Similar concerns are all the more reason to partner with the Russians today in an ironclad security arrangement, Hewitt says. "We're always going to be engaged in the security of the Middle East," he told a May gathering at the Nuclear Energy Institute. "It is in our best interests to ensure that nuclear power is introduced with all of the safety [standards of the U.S.]."
Cochran urges critics not to lose focus on the big picture, which he alternately likens to launching the U.S. Marshall Plan, which rebuilt Europe after World War II, and the Tennessee Valley Authority, which tamed rivers and brought electricity and industrial development to the American South in the 1930s. "It would provide energy and jobs and so forth for countries like Egypt and others in the region," he says, "so that these young men have got something more useful to do than go out and shoot each other."
For a project fraught with such diplomatic and logistical minefields, however, Copson is an odd choice to lead ACU into the Middle East. "A sometime bass player with the British rock band Iron Butterfly," according to Time, Copson once famously "described the natives of the Marshall Islands as 'fat, lazy fucks' when they nixed one of his nuke dump schemes" in the Central Pacific Ocean, the muckraking journalist Greg Palast wrote in 2001. (The islands are now disappearing under rising seas.)

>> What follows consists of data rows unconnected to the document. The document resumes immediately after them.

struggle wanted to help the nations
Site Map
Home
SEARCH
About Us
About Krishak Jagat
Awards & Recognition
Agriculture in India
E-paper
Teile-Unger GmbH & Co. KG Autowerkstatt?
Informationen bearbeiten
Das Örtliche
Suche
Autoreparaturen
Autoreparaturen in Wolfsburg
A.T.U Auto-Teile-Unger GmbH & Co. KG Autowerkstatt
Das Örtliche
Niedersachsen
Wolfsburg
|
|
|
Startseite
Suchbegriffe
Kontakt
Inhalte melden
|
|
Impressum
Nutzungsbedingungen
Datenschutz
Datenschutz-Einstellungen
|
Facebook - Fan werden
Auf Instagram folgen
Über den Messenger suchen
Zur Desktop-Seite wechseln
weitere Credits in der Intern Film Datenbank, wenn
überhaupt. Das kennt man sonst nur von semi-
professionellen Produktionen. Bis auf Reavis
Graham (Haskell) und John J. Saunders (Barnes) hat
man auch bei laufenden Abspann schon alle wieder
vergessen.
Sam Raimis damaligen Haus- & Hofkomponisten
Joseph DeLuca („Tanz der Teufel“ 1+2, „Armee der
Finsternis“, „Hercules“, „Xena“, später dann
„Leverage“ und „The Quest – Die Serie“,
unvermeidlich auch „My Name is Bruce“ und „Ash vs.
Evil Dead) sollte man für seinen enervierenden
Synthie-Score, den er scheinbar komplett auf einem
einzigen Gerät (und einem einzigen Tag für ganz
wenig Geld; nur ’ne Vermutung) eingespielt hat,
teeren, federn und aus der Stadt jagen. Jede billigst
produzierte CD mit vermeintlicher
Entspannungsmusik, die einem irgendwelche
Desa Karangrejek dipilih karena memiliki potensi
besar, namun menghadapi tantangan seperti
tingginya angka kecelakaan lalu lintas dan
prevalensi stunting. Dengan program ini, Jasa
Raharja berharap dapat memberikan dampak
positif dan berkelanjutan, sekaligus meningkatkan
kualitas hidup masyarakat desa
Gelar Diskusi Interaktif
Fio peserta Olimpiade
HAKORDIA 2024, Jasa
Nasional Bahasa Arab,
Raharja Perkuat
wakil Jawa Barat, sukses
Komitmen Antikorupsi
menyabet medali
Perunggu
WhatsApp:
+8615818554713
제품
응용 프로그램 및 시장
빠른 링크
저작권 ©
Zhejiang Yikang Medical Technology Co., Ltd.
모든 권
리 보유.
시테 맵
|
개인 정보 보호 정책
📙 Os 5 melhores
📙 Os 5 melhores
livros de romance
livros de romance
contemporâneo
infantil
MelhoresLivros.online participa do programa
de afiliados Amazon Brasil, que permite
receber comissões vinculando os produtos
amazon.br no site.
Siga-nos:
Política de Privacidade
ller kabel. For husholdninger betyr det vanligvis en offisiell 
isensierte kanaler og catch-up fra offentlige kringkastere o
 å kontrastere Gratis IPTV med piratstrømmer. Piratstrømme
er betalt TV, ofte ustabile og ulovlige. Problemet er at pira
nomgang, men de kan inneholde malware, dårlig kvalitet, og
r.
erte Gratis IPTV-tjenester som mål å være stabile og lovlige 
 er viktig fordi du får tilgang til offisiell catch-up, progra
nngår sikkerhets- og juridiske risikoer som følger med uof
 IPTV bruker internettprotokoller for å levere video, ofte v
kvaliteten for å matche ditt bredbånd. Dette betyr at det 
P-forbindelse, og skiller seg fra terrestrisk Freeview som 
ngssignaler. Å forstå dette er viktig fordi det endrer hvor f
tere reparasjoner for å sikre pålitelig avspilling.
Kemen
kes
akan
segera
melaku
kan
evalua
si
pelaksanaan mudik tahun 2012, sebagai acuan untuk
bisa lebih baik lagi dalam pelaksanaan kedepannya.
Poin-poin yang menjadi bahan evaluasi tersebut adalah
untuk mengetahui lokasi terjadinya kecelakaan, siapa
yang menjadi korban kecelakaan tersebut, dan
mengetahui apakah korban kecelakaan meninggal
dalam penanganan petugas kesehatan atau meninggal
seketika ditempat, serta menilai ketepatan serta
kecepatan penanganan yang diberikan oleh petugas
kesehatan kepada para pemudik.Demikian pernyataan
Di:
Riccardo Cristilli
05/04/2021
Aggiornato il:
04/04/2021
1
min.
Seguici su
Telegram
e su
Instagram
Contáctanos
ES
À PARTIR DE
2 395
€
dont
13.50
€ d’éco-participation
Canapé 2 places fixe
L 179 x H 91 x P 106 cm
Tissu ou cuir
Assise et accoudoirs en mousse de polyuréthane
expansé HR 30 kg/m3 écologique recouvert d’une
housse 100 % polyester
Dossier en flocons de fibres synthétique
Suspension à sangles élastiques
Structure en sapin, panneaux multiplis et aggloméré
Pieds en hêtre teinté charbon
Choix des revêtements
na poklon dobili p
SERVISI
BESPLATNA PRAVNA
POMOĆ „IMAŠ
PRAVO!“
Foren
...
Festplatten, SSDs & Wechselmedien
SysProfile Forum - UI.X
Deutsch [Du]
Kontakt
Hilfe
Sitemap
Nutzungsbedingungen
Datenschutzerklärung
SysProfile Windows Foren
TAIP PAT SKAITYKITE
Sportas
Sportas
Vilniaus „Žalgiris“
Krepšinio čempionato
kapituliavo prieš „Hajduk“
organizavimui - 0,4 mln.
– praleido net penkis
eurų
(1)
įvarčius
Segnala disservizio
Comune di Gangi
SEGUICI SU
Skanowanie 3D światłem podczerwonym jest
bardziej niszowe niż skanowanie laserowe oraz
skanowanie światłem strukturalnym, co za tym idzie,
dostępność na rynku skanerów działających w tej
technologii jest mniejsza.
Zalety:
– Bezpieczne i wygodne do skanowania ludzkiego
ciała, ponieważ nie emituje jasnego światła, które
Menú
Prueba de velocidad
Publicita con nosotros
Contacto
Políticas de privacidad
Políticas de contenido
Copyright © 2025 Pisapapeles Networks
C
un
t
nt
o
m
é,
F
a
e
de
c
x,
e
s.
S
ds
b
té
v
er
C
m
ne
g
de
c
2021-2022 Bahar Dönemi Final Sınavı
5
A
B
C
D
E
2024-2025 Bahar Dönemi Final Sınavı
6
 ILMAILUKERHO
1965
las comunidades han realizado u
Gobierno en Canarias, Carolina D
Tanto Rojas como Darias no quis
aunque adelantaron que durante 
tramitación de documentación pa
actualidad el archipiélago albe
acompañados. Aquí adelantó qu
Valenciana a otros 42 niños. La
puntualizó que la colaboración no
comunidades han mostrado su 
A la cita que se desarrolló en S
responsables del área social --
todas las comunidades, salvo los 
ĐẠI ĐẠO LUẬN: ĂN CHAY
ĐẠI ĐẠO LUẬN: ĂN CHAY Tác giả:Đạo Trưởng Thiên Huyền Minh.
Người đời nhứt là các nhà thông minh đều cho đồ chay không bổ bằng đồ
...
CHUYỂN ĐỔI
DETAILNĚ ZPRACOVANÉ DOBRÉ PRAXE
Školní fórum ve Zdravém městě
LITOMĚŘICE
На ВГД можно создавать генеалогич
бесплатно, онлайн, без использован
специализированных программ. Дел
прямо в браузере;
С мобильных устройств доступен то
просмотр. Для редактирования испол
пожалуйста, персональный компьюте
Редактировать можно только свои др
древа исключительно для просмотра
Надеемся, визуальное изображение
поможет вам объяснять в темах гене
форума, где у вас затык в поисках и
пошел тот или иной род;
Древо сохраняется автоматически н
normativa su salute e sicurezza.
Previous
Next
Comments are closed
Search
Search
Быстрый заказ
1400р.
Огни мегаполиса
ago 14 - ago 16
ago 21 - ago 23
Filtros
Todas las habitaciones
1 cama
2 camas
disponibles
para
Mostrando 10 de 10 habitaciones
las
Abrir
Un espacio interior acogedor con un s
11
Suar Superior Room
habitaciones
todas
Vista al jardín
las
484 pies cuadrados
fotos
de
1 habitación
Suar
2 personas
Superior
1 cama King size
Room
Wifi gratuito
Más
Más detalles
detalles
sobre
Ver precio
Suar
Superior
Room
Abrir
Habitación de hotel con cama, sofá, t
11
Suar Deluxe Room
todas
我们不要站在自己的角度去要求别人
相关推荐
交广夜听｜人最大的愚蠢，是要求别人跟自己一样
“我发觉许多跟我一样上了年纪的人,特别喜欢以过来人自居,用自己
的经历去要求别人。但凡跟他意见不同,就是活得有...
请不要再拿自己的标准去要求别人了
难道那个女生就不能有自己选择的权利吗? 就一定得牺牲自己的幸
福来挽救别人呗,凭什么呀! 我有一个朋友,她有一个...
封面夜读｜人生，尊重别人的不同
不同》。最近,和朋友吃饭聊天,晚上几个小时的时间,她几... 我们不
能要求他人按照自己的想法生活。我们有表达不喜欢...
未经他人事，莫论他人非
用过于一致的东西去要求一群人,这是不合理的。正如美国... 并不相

Copson did not respond to several calls and emails asking for comment. But it's not likely the Trump team, many of whom are under close scrutiny for their undisclosed Russian contacts, will be any help to Copson now. And the Saudis aren't "taking the kind of steps that would be required to really get serious about setting up a civil nuclear-energy infrastructure," says Tristan Volpe, a fellow in the Nuclear Policy Program of the Carnegie Endowment for International Peace in Washington, D.C.
Others suspect the Saudis are up to something more nefarious because of the U.S.-led nuclear deal with Iran. The Saudis "have big ambitions for nuclear," says David Albright, president of the Institute for Science and International Security in Washington, D.C. "The issue is whether they cross over into any processing or enrichment" with secret partners like Pakistan or China, he says.
Flynn once expressed deep worries about a Saudi-Iranian nuclear arms race. In a January 2016 interview with Al-Jazeera, he sounded like Cochran, the elder statesman of the nonproliferation movement. "An entirely new economy is what this region needs," he said, especially for the millions of unemployed young men living under corrupt autocracies and tempted by extremism. "You've got to give them something else to do. If you don't, they're going to turn on their own governments."
But that was before he hitched up with Trump, who has embraced the Saudi monarchy and ratcheted up his rhetoric against Iran. Talk of a grand scheme to create jobs in the Middle East, meanwhile, has evaporated, with the Russia scandal enveloping not only Flynn but Trump's entire presidency.